The title "Two Girls And A Guy" comes close enough to a synopsis -- two women, played by Heather Graham and Natasha Gregson Wagner, are waiting outside of an apartment, hoping to surprise the man they love. As the title suggests, they discover that they've been dating the same fella, and wackiness ensues. Wagner's Lou, who has as much spunk as one would expect from someone named "Lou", breaks into the apartment, buzzes in Carla, and the two lie in wait for the deceiptful Blake Allen (Robert Downey Jr.) to return. Blake, a performer by trade, tries to explain away his infidelity, and as is often the case with a movie that's little more than a three-character play (a description writer/director James Toback hates) taking place in more-or-less real time, they each learn more about themselves and each other. Awww... Robert Downey Jr. is phenomenal as Blake, and with his innumerable drug arrests, it's easy to forget what a gifted actor he really is. Graham shines on occassion, but Wagner's talent is wasted on the character of Lou, whose dialogue never seems to be delivered in any sort of believable way, particularly in her spastic scenes early on. "Two Girls And A Guy" never seems to take full advantage of its skilled cast and moderately-interesting premise, making for the sort of film where I could best summarize my feelings with a shrug.

Video: "Two Girls And A Guy" is presented at 1.85:1 and is enhanced for widescreen televisions. The quality of the image seems decent enough. The picture is fairly crisp and clear throughout, aside from a couple of shots where we can see the camera briefly go in and out of focus -- obviously not the fault of the transfer. Commenting on colors is a little different, given a limited palette and the variety of lighting used throughout, though nothing struck me as seeming grossly out-of-place. No print flaws of any note were spotted, and dust and specks are minimal, particularly after the first reel. The image quality is neither exceptional nor disappointing, much like the film itself.

Audio: The Dolby Surround track is on the low side. I rarely adjust the volume on my receiver, but I had to bump it up a couple of notches with "Two Girls And A Guy". The quality is about what I was expecting for a dialogue-driven film -- aside from a brief flicker of distortion when Downey screams, there aren't any elements of the soundtrack that cry out for any comments, positive or negative.

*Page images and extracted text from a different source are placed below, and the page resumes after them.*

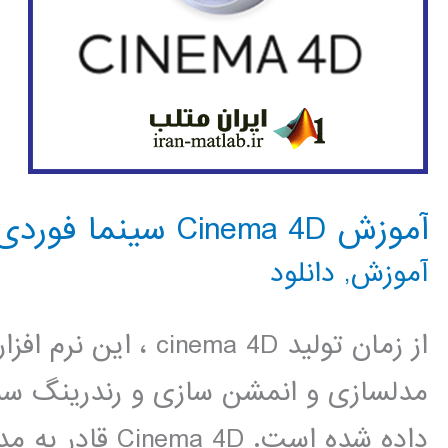
آموزش Cinema 4D سینما فوردی
آموزش
,
دانلود
از زمان تولید nema 4D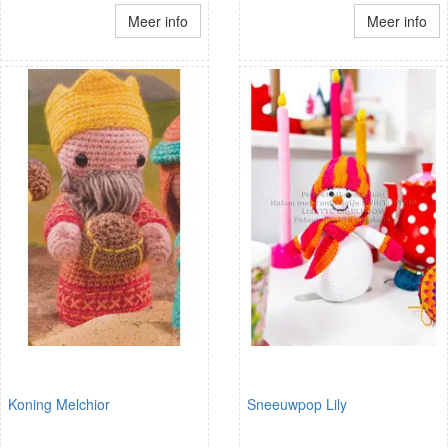
Meer info
Meer info
Koning Melchior
Sneeuwpop Lily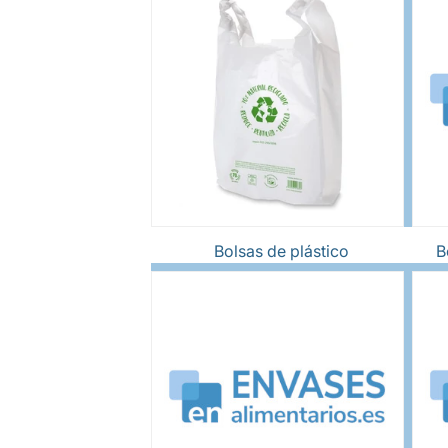
Bolsas de plástico
B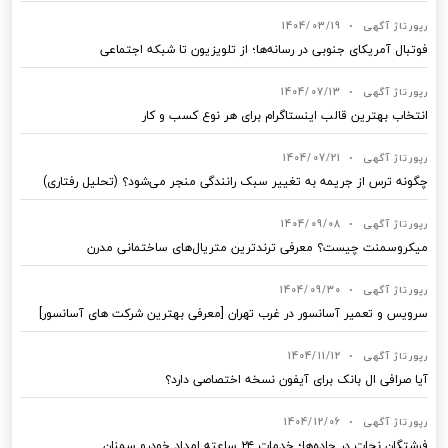
رپورتاژ آگهی
•
1404/03/19
فوتبال آمریکای جنوبی در رسانه‌ها؛ از تلویزیون تا شبکه اجتماعی
رپورتاژ آگهی
•
1404/07/13
انتخاب بهترین قالب‌ اینستاگرام برای هر نوع کسب‌ و کار
رپورتاژ آگهی
•
1404/07/21
چگونه ترس از جریمه به تغییر سبک رانندگی منجر می‌شود؟ (تحلیل رفتاری)
رپورتاژ آگهی
•
1404/09/08
میکروسمنت چیست؟ معرفی ترندترین متریال‌های ساختمانی مدرن
رپورتاژ آگهی
•
1404/09/30
سرویس و تعمیر آسانسور در غرب تهران [معرفی بهترین شرکت های آسانسور]
رپورتاژ آگهی
•
1404/11/12
آیا صرافی ال بانک برای آیفون نسخه اختصاصی دارد؟
رپورتاژ آگهی
•
1404/12/06
فرشتگان نجات در جاده‌ها؛ خدمات ۲۴ ساعته امداد خودرو سمنان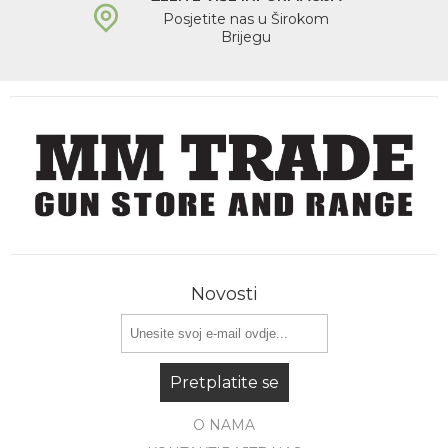
Posjetite nas u Širokom
Brijegu
Novosti
Pretplatite se
O NAMA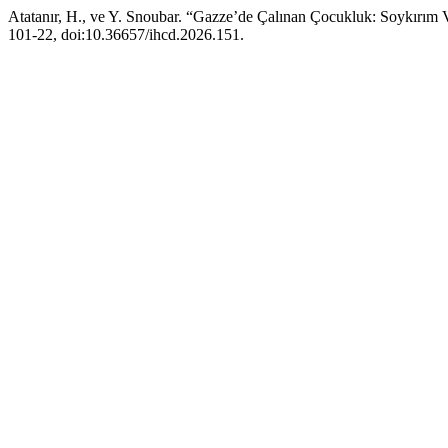
Atatanır, H., ve Y. Snoubar. “Gazze’de Çalınan Çocukluk: Soykırım 
101-22, doi:10.36657/ihcd.2026.151.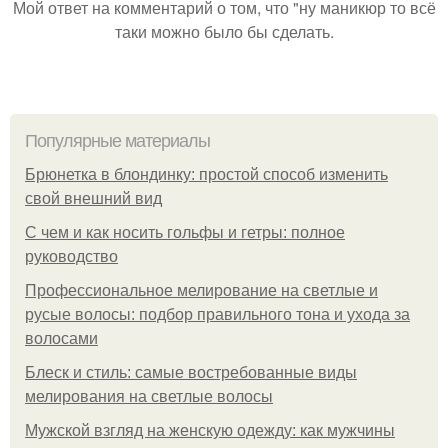
Мой ответ на комментарий о том, что "ну маникюр то всё
таки можно было бы сделать.
Популярные материалы
Брюнетка в блондинку: простой способ изменить
свой внешний вид
С чем и как носить гольфы и гетры: полное
руководство
Профессиональное мелирование на светлые и
русые волосы: подбор правильного тона и ухода за
волосами
Блеск и стиль: самые востребованные виды
мелирования на светлые волосы
Мужской взгляд на женскую одежду: как мужчины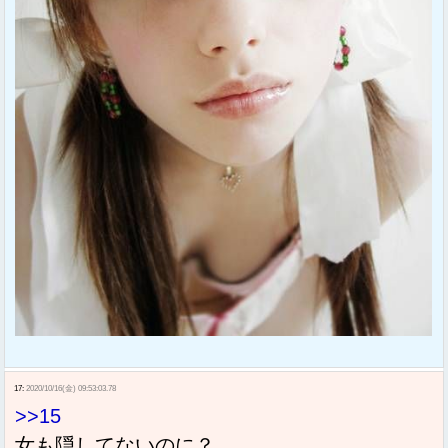
17:
2020/10/16(金) 09:53:03.78
>>15
女も隠してないのに？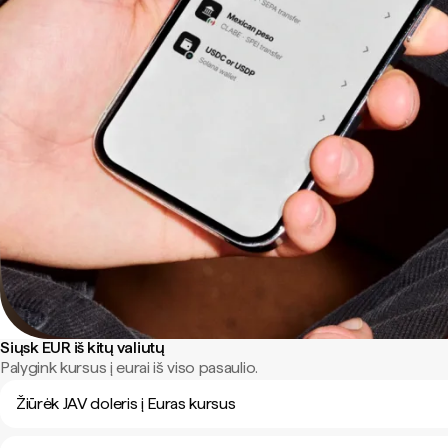
Siųsk EUR iš kitų valiutų
Palygink kursus į eurai iš viso pasaulio.
Žiūrėk JAV doleris į Euras kursus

The dialogue is always discernable, and the score, sparse though it may be, sounds fine and is the sole part of the track to make it to the rears. Unremarkable but perfectly listenable.

Supplements: With the amount of improvisation, I'm a bit disappointed in the lack of deleted scenes, and those more familiar with the film's notoriety might be disheartened to learn that this is the R-rated version, with no trace of the shots the MPAA deemed offensive. "Two Girls And A Guy" isn't totally lacking in extras, however. Along with the trailer for this and other Fox releases is a feature-length commentary track with writer/director James Toback, Robert Downey Jr., and Natasha Gregson Wagner. Toback dominates the track, offering numerous production anecdotes and specific comments about characters and bits of dialogue. Neither Robert Downey Jr. nor Natasha Gregson Wagner offer much; Downey sticks mostly to quips and one-liners, and the bubbly Wagner prefers to ask questions than relate information. Still, the track successfully manages that balacing act between humor and information, making for a pretty solid commentary overall.

Conclusion: Fox has given "Two Girls And A Guy", a film that didn't strike me as exceptional in any way, a reasonably respectable presentation on DVD. A rental would probably be best for anyone interested in the film, but with most retailers carrying the disc in the $18-range, a sight-unseen purchase wouldn't break the bank.